A costly compromise

President Barack Obama and Congressional leaders, Republicans and Democrats, might have struck a last-minute budget deal that will raise the nation's statutorily fixed borrowing limit and thus avert a calamitous default by the federal government. But the bitter political acrimony in the run-up to the agreement, the intense politicisation by far-Right sections of the Republican party of what ought to have been a routine but necessary enhancement of the government's borrowing powers, and the apparent willingness of sections of the political elite to risk the nation's reputation rather than give up on dogmatic, pro-rich positions speak to the crisis at the heart of the U.S. political economy. When the final details of the deal are released, the Obama administration and the Democratic Party would be seen to have compromised heavily on what they had argued were non-negotiable positions. The Republicans had argued for, and finally succeeded in imposing, large spending cuts in the federal budget in return for raising the debt ceiling. On the other hand, the Democrats' proposals to have new taxes so that the rich would share a burden of social costs, especially of Medicare, seem to have been given the go-by. The deal envisages a reduction of about $2.5 trillion from the federal budget over the next 10 years: the first $900 billion to $1 trillion will come from domestic discretionary programmes that are for the benefit of the poor and the middle class. Almost certainly, the agreement will hinder economic recovery.

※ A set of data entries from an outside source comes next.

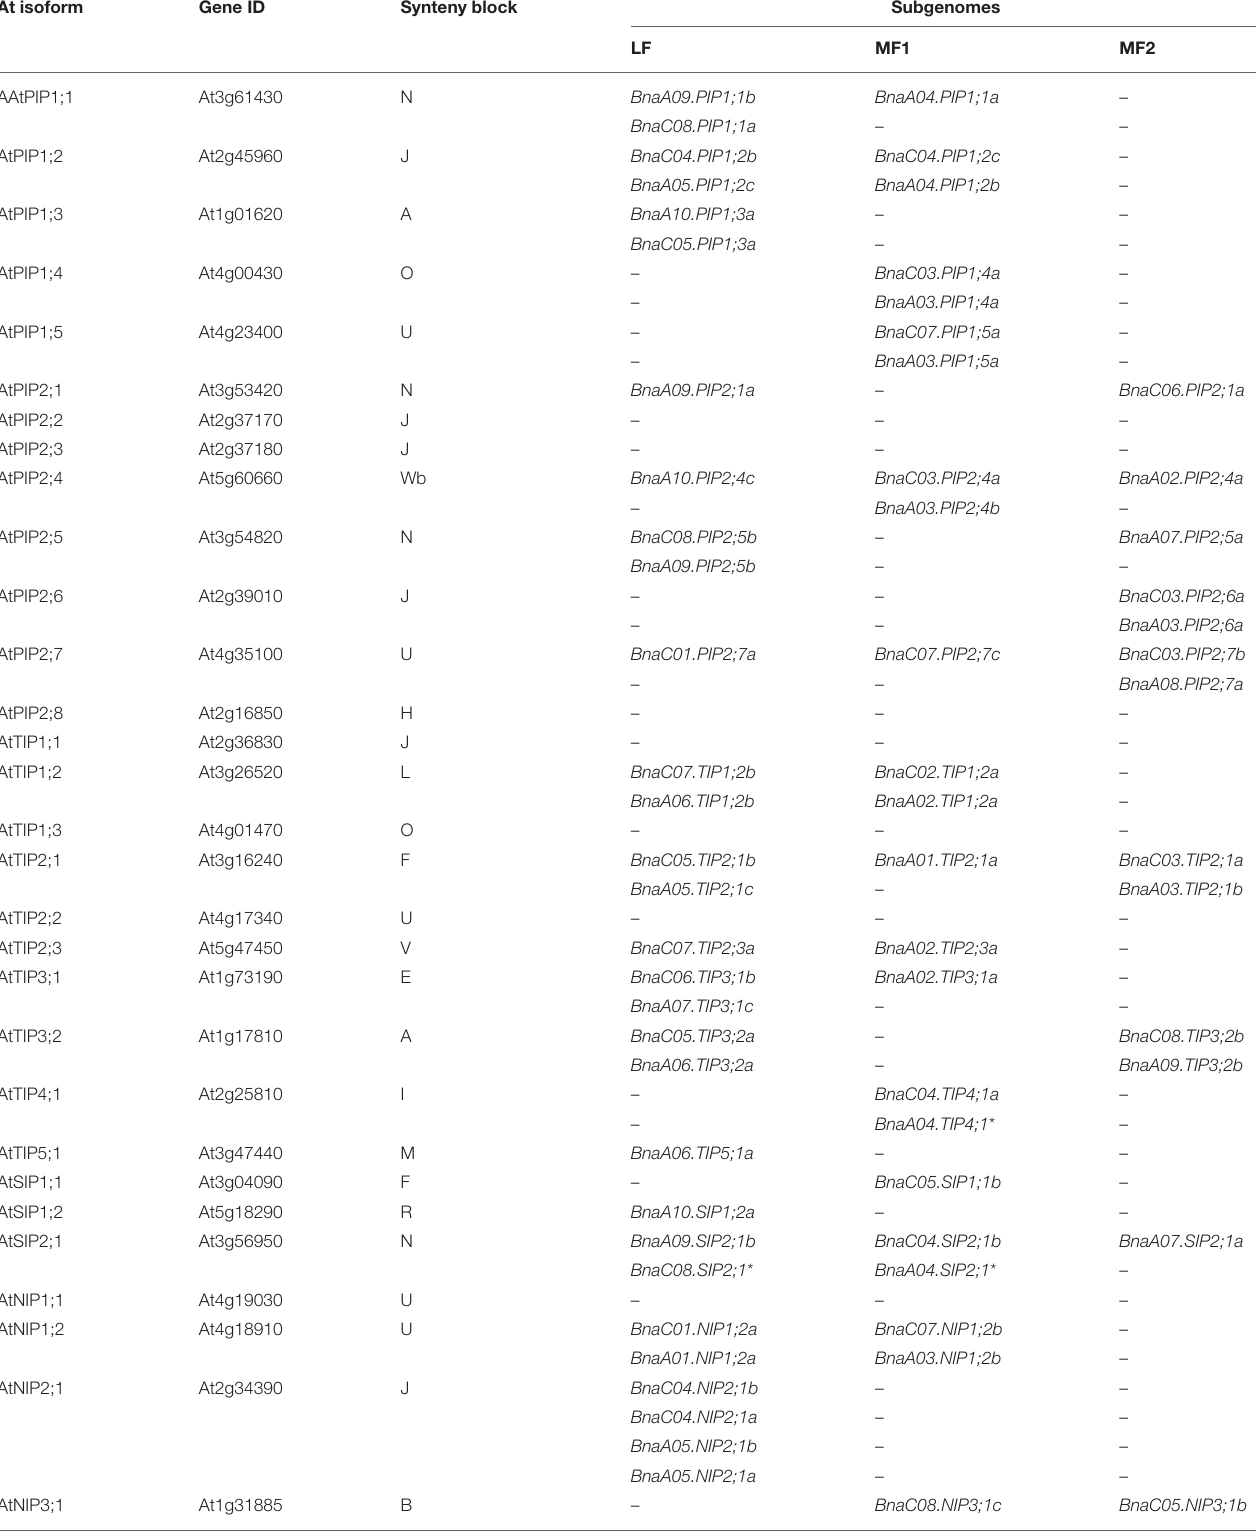
TABLE 2 | Synteny block and distribution of aquaporin genes in the three sub-genomes of Brassica napus . At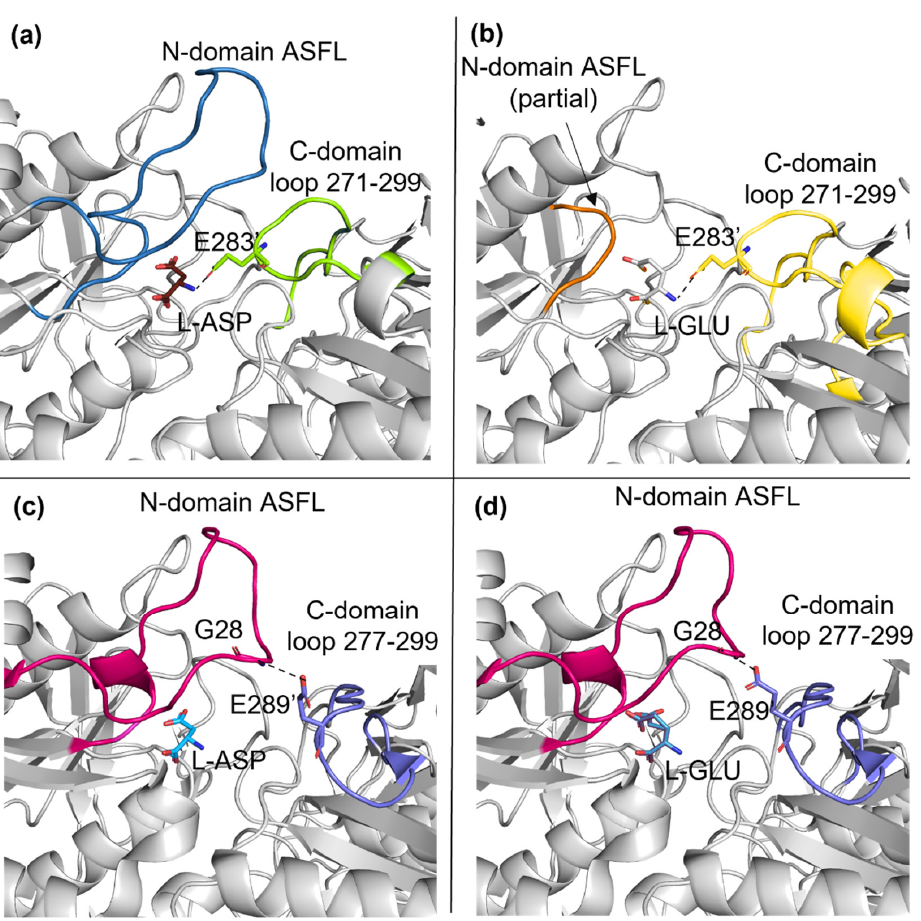
Figure 3. Comparison of EcAII (N24S mutant) and ErAII. ( a ) N24S–ASP (5MQ5) and ( b ) N24S–GLU (7R5Q) active site at the interface of the intimate dimer. ASFL and the C-domain loop are represented as a cartoon and colored in dark blue and light green ( a ), respectively, and in orange and light yellow ( b ), respectively. L–ASP, L–GLU and E283 are represented as sticks. ( c ) ErAII–ASP (5F52) and ( d ) ErAII–GLU (5HW0) active site at the interface of the intimate dimer. ASFL and the C–domain loop are represented as cartoons and colored in magenta and purple, respectively. L–ASP, L–GLU, G28 and E289 are represented as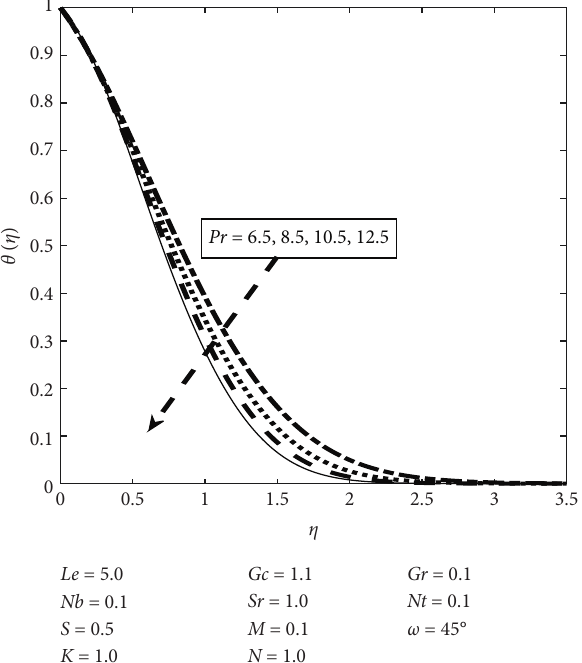
Figure 10: Temperature profile for several values of Pr .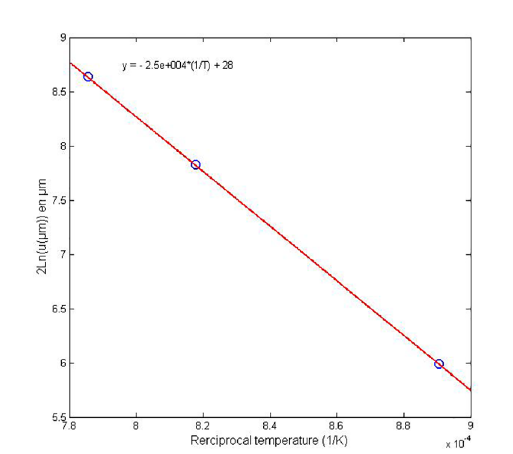
Figure 1. Reciprocal temperature dependence of the boride layer thickness formed on XC38 steels after 2h.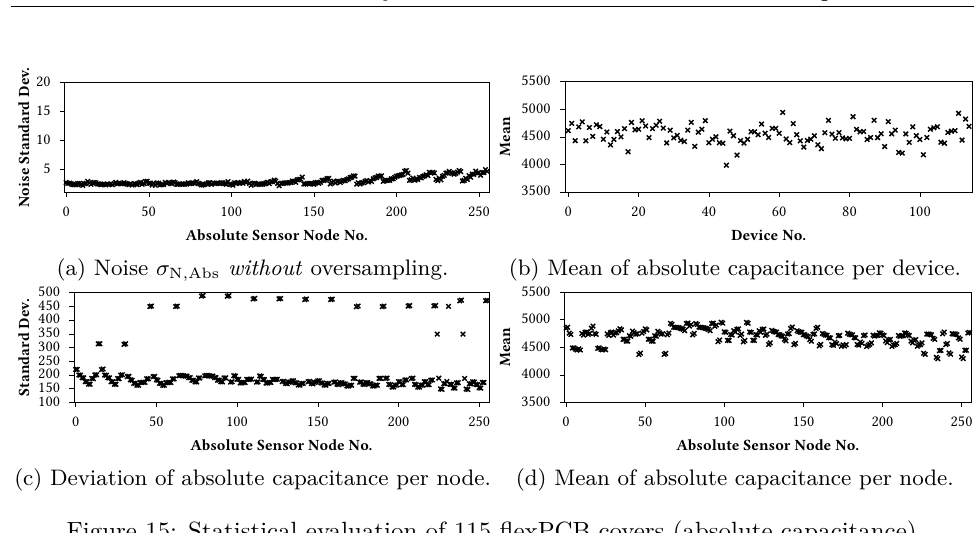
Figure 15: Statistical evaluation of 115 flexPCB covers (absolute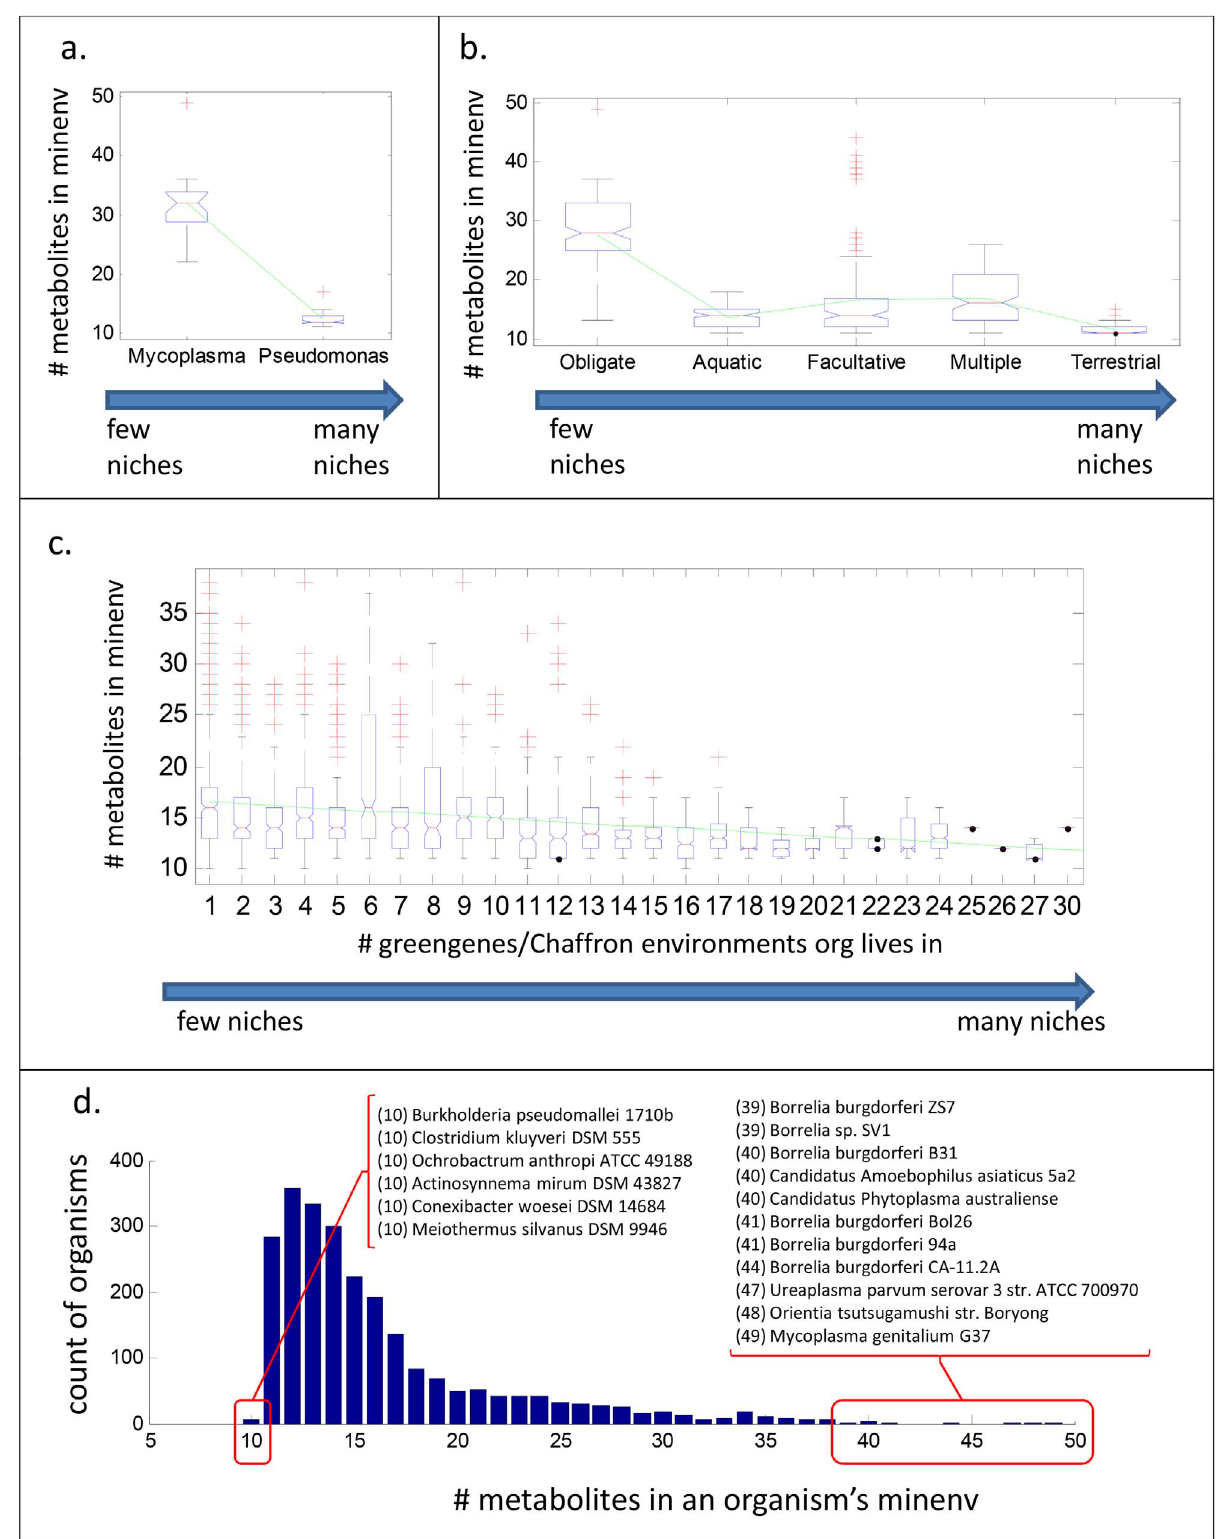
Figure 3. Nutritional fastidiousness scales negatively with breadth of ecological environments. This trend is shown (A) between species of Mycoplasma and Pseudomonas , (B) between five lifestyle categorizations with ascending environmental breadth, and (C) in environmental distributions in Greengenes. (D) shows a histogram of the number of organisms with different sized minenvs. Species on the extreme ends are listed.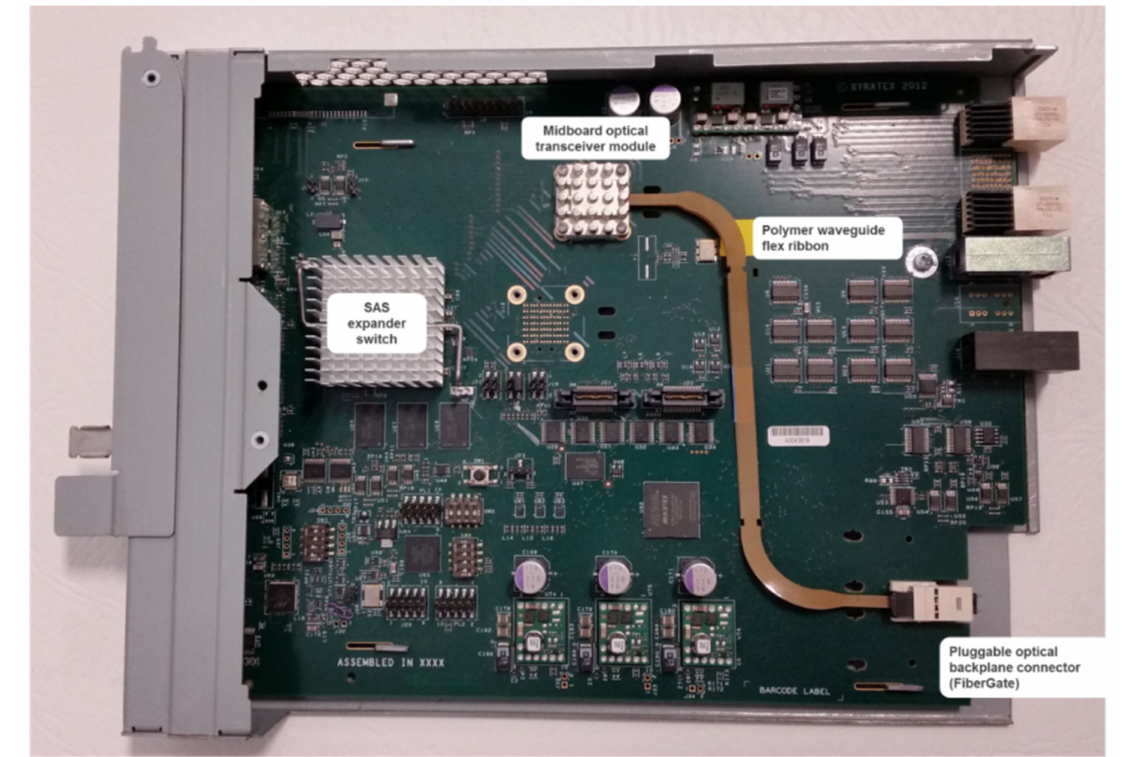
Figure 5. LightningValley optically enabled data storage switch controller daughtercards with polymer waveguide flexible ribbon and Huber + Suhner FiberGate optical backplane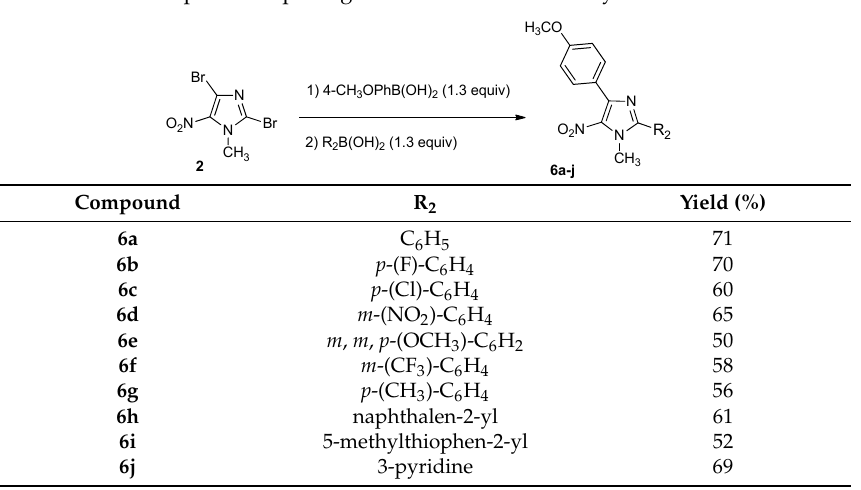
Table 4. Scope of one-pot regioselective bis-Suzuki-Miyaura reaction. a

For now, the U.S. will manage to escape the consequences of the debt limit showdown, with its credit ratings intact. Various arms of the government will be able to borrow more and honour their commitments. However, it is clear the country's reputation has suffered grievously. The bitterness, division, and dysfunction that resonated around the world in recent weeks as the world's largest economy veered towards default did more than enhance an already existing perception that it was losing its aura. Questions will be asked as to whether it will remain the world's economic haven and the country that is capable of leading the world out of financial crises and recessions. It is now quite uncertain whether the U.S. will be able to cobble together, with other rich countries, stimulus packages to spur the world economy as President Obama did in London two years ago. The desperately crafted budget deal signals a new phase of austerity for the U.S., which might turn more inward-looking. The dollar, for long the world's reserve currency, is already under pressure as investors have turned to gold and strong currencies such as the Swiss franc.